Even more so after directing Yellow Face her senior year—the same play she would help bring to Broadway six years later. Written by Asian American playwright David Henry Hwang, it’s a direct response to Miss Saigon, a musical she believes to be “pretty racist,” and to white people playing Asian roles on stage. “Over the entire time I was at Penn, no one had done a theater piece for Asian American students with a cast full of Asian American students,” Jaramillo says. The performances sold out.

She continued on, infusing familiar productions with fresh takes. Facing a lack of professional puppeteers on campus, she reimagined the plant in Little Shop as a drag queen perched on a foliage throne. She staged Hedwig and the Angry Inch in a grungy off-campus basement, with standing-room-only tickets and a standby line outside.

“It’s such an exciting thing to be the person who simultaneously sees the big picture but also sees all of the small components,” she says of directing. “There’s no other position in theater like it.”

Sean Begane EAS’20 worked on multiple shows with Jaramillo at Penn and describes acting in her production of Yellow Face as “the most stress-free, controlled, and organized production that I had been a part of.” They’re still friends, and Begane says that Jaramillo excels at bringing people together in her personal life just as she does in her directing. “She’s the glue in a lot of her friend circles,” he adds. “She’s the kind of person that people want to be around and have fun around.”

Jaramillo moved to New York after graduation “to see what would happen” with directing. By the end of 2019, she was splitting her time between a stage manager fellowship with the Atlantic Theater Company and working as a technician at the New York Blood Center. “It was very Hannah Montana vibes,” she says.

When the pandemic ground live theater to a stop, Jaramillo continued working at the Blood Center and applied to graduate school.
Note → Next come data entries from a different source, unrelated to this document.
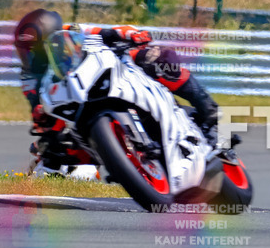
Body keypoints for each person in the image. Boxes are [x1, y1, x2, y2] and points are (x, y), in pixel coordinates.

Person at [13, 9, 220, 167]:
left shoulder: (70, 32)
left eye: (34, 52)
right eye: (24, 53)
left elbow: (104, 32)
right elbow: (38, 110)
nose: (29, 58)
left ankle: (207, 107)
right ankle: (116, 162)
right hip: (75, 109)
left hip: (103, 74)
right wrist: (42, 120)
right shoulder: (29, 77)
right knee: (51, 149)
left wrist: (127, 34)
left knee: (155, 58)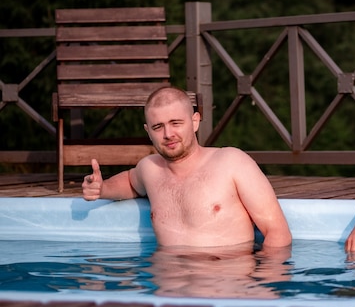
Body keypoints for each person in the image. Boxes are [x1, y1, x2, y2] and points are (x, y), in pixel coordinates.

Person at [82, 86, 292, 248]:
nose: (168, 134)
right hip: (168, 295)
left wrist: (265, 289)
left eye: (176, 123)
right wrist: (102, 189)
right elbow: (130, 181)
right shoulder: (149, 169)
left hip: (226, 289)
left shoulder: (232, 162)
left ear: (195, 121)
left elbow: (277, 232)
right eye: (158, 127)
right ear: (148, 131)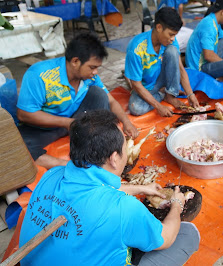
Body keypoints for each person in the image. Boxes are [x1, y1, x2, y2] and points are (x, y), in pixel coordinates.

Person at [19, 110, 200, 266]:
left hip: (31, 260)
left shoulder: (52, 174)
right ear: (114, 158)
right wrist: (177, 203)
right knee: (187, 234)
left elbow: (89, 199)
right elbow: (166, 238)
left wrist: (141, 188)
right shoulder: (123, 208)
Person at [16, 33, 138, 170]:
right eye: (92, 67)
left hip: (75, 121)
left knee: (98, 95)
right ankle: (68, 165)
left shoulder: (89, 77)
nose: (95, 72)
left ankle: (93, 141)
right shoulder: (40, 75)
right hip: (43, 127)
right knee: (17, 148)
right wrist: (67, 123)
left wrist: (126, 122)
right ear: (75, 62)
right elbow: (24, 114)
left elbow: (112, 102)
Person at [125, 7, 200, 117]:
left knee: (172, 51)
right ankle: (162, 94)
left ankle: (170, 95)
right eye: (171, 34)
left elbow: (180, 69)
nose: (173, 39)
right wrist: (158, 106)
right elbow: (136, 84)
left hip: (162, 80)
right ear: (159, 27)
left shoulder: (170, 42)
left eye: (175, 35)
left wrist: (190, 94)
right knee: (136, 108)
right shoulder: (136, 48)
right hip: (147, 86)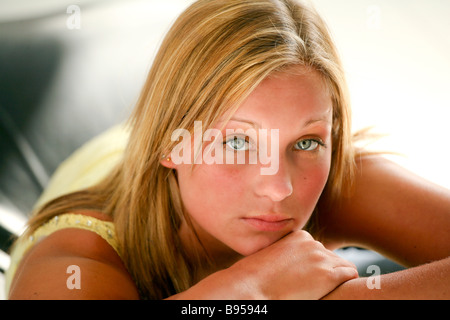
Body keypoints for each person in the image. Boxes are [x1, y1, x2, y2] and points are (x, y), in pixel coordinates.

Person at [6, 0, 449, 300]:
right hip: (108, 159)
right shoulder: (71, 257)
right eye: (237, 143)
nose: (280, 187)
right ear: (169, 143)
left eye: (308, 140)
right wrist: (251, 289)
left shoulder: (331, 174)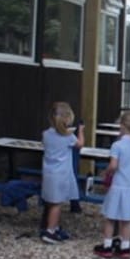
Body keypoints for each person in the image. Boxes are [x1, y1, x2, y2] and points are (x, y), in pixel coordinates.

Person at [94, 110, 130, 259]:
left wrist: (105, 173)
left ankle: (107, 246)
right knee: (127, 220)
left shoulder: (117, 145)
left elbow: (113, 166)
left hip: (120, 186)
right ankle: (124, 248)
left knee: (110, 217)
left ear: (122, 126)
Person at [40, 102, 84, 245]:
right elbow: (80, 144)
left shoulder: (46, 134)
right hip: (61, 175)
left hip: (49, 173)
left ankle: (54, 226)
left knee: (51, 202)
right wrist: (81, 131)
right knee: (57, 204)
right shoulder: (68, 136)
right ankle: (50, 231)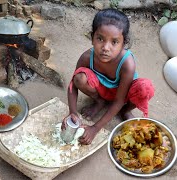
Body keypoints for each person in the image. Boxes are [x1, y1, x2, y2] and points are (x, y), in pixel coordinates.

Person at [62, 8, 155, 145]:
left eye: (114, 42)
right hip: (100, 90)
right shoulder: (87, 57)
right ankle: (100, 102)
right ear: (92, 37)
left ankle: (125, 111)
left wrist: (95, 128)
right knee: (79, 78)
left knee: (145, 88)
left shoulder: (127, 64)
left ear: (124, 43)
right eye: (100, 39)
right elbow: (72, 85)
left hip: (121, 95)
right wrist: (73, 113)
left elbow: (119, 99)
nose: (106, 47)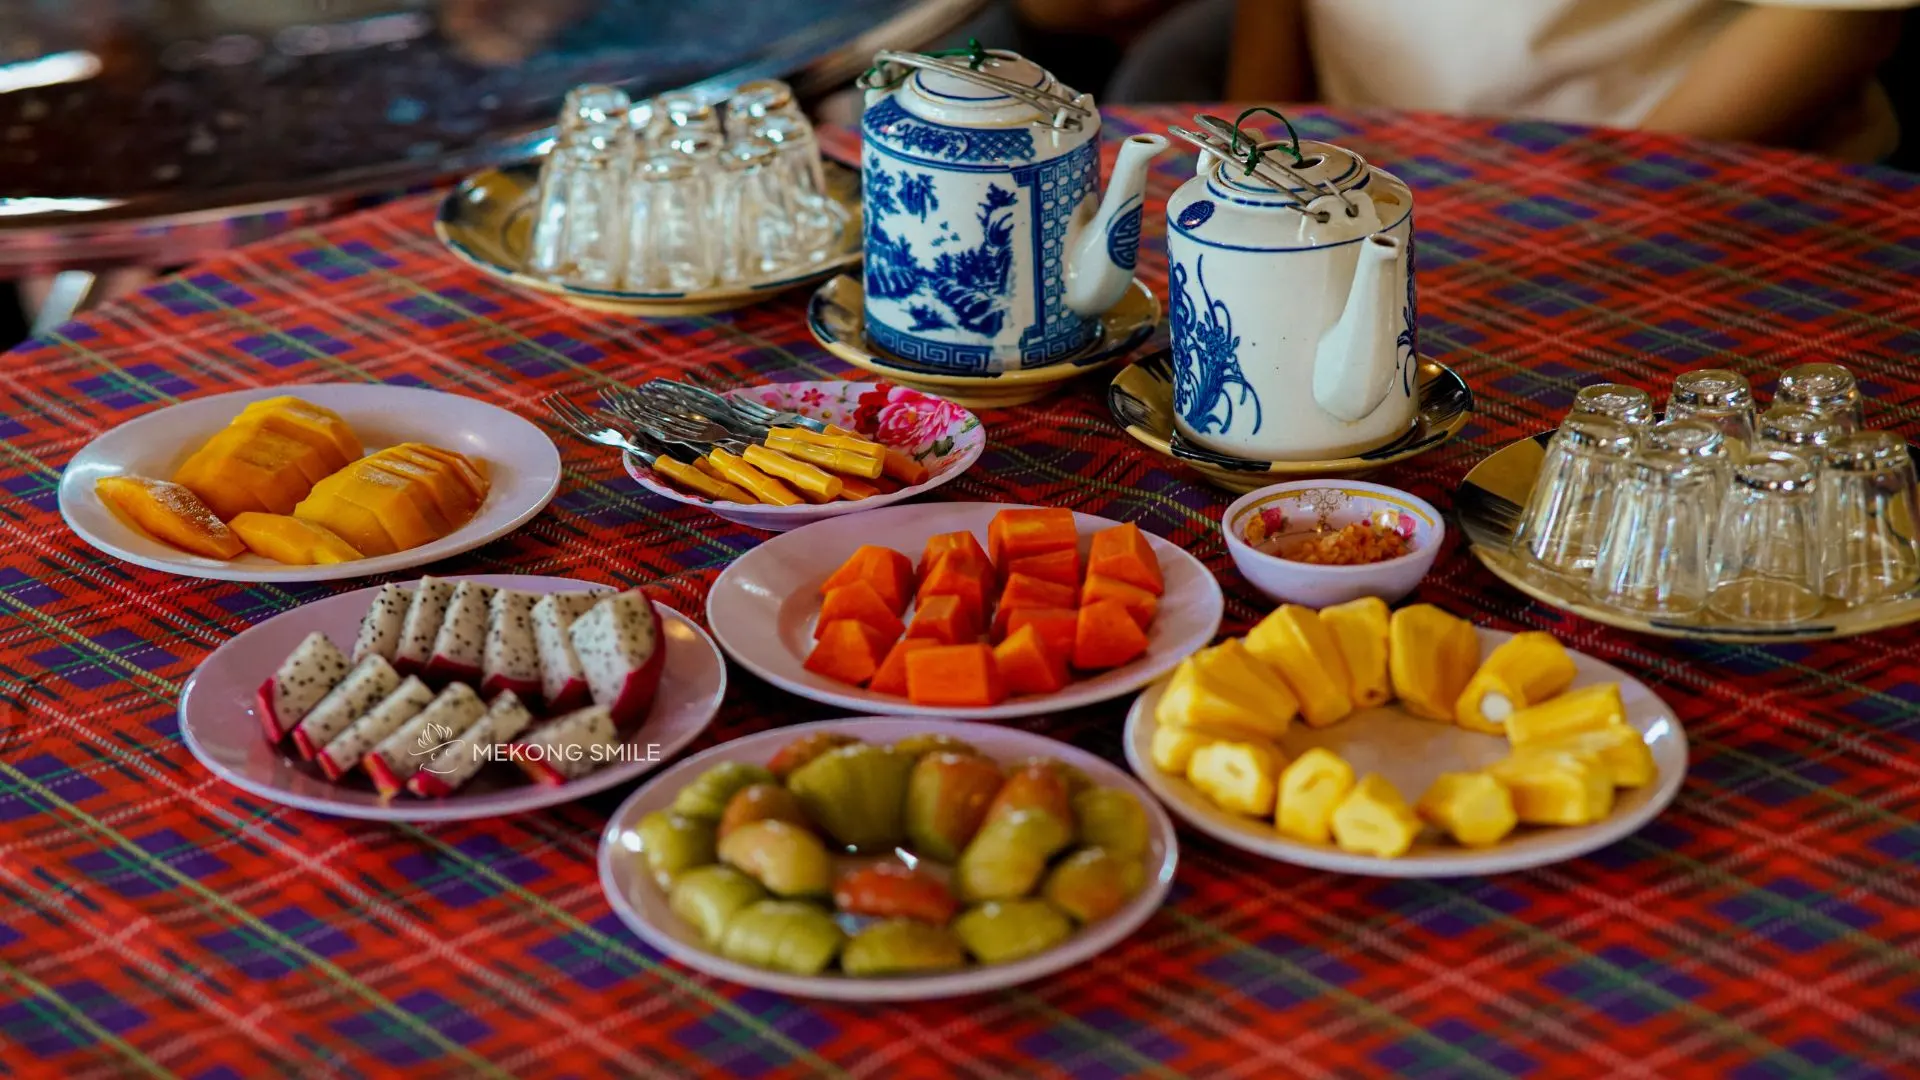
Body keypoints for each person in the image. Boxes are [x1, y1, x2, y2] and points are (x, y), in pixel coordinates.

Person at [1105, 0, 1912, 161]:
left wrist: (1607, 178)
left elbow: (1844, 15)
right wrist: (1270, 163)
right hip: (1385, 172)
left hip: (1700, 174)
By the fall of 2021, she was back in Hannah Montana mode, working steadily on shows and in a synthetic biology lab at NYU while also pursuing her master’s there.
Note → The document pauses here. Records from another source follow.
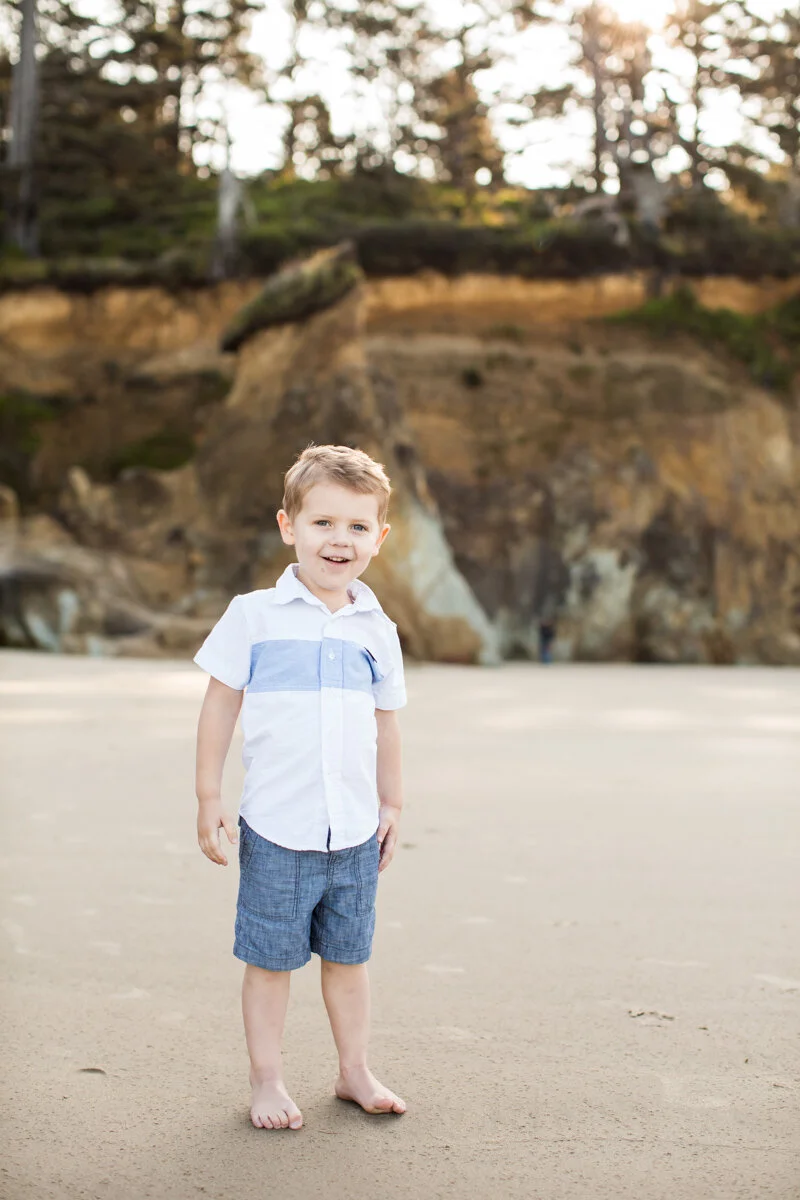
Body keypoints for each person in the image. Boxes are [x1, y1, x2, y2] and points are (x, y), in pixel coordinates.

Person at [193, 444, 407, 1131]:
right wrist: (208, 796)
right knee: (271, 961)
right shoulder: (254, 615)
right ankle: (267, 1080)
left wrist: (393, 803)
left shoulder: (378, 629)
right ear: (289, 526)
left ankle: (353, 1070)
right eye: (321, 523)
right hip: (277, 829)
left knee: (349, 960)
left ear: (380, 537)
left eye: (355, 526)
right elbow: (220, 704)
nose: (338, 540)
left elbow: (387, 726)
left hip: (352, 831)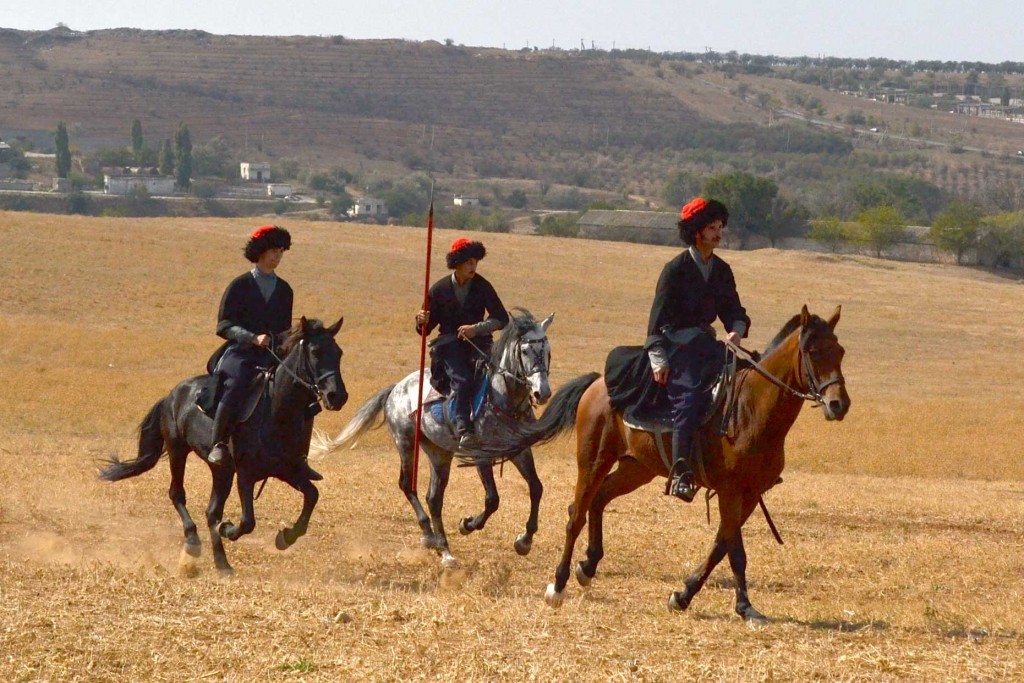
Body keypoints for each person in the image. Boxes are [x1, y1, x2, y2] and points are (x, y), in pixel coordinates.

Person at [646, 198, 750, 502]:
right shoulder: (674, 269)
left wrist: (737, 330)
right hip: (678, 346)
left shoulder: (722, 269)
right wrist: (658, 359)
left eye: (720, 227)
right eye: (712, 227)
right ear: (697, 231)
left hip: (709, 344)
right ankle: (681, 473)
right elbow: (656, 322)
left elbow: (734, 310)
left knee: (748, 380)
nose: (719, 233)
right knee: (689, 397)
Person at [209, 225, 294, 465]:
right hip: (241, 353)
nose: (278, 257)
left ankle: (297, 453)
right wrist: (252, 337)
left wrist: (289, 341)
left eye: (281, 252)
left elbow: (284, 328)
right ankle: (219, 442)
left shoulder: (285, 290)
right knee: (236, 384)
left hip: (272, 354)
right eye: (273, 251)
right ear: (260, 251)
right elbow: (223, 325)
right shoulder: (240, 285)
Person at [415, 238, 509, 446]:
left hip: (479, 344)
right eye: (469, 262)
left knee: (499, 377)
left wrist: (476, 328)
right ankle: (463, 427)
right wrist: (422, 321)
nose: (473, 267)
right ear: (458, 263)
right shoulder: (438, 289)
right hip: (449, 346)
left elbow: (501, 318)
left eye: (475, 262)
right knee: (464, 380)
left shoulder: (483, 286)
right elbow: (425, 330)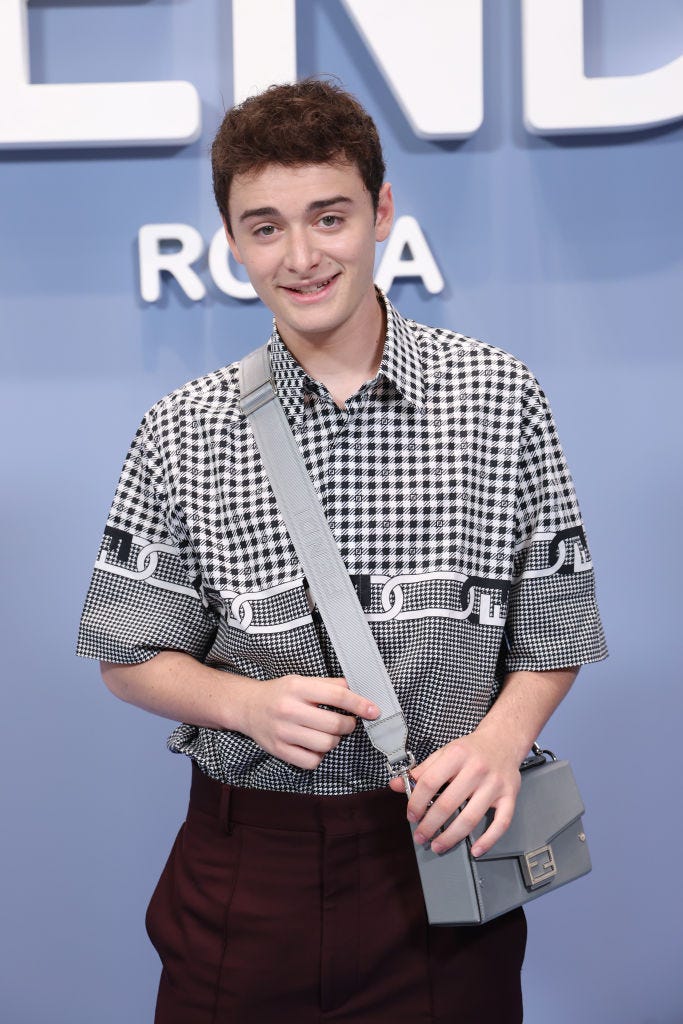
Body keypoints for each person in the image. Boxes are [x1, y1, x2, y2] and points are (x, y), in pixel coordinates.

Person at [77, 79, 606, 1023]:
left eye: (329, 216)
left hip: (442, 864)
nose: (302, 255)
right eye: (265, 226)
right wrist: (240, 702)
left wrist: (499, 741)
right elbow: (126, 653)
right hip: (246, 870)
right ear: (232, 242)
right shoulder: (181, 429)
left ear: (381, 211)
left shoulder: (497, 397)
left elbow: (553, 626)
She became a directing fellow with the Roundabout in 2022 and landed an assistant directing fellowship from the prestigious Drama League. Right now, she’s midway through the two-year WP Theater Lab program, which nurtures rising directors, playwrights, and producers.

“As the industry continues to reexamine its relationship to Asian artists, I think that she is a very necessary voice in the moment,” says Dominique Rider, a theater director whom Jaramillo calls her mentor. “I’m excited, in the next year or two, to watch her start to get work out of town, to get work regionally … and I can’t wait until she texts me that she’s doing a musical.”

Rider also admires Jaramillo’s refusal to choose between science and theater, believing that more artists should try to juggle multiple things because “it would allow for more interesting ways to think about and arrive at solutions or questions about the way we make art.”

Jaramillo isn’t sure where she’ll be a few years from now when she finishes her PhD. “I joke with people that I’ve been putting off the decision to pursue one or the other ever since I graduated,” she says. “But I’d love to continue to do both. They both bring a lot of fulfillment into my life.”